### Required work
Narrow the data below down to the lines containing "chauffeurs".

### Raw data
────────────────────────────────────────
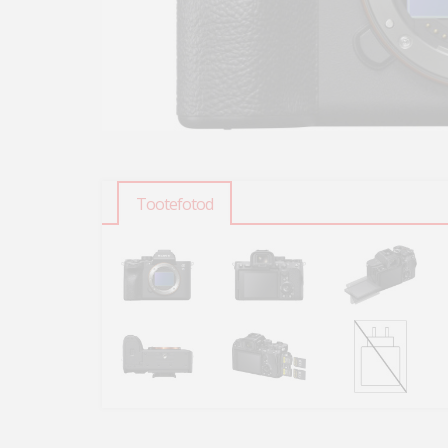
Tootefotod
────────────────────────────────────────
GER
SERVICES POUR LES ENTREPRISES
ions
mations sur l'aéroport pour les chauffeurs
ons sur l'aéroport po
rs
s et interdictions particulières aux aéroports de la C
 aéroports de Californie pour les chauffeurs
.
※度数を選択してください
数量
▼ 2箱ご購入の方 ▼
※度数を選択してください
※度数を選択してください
────────────────────────────────────────
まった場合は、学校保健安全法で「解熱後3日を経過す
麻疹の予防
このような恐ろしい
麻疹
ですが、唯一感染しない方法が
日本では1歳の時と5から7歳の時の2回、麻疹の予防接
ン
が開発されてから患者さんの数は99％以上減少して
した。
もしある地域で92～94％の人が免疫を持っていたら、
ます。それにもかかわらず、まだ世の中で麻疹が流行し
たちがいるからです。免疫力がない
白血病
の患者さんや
────────────────────────────────────────
### Answer below
mations sur l'aéroport pour les chauffeurs
 aéroports de Californie pour les chauffeurs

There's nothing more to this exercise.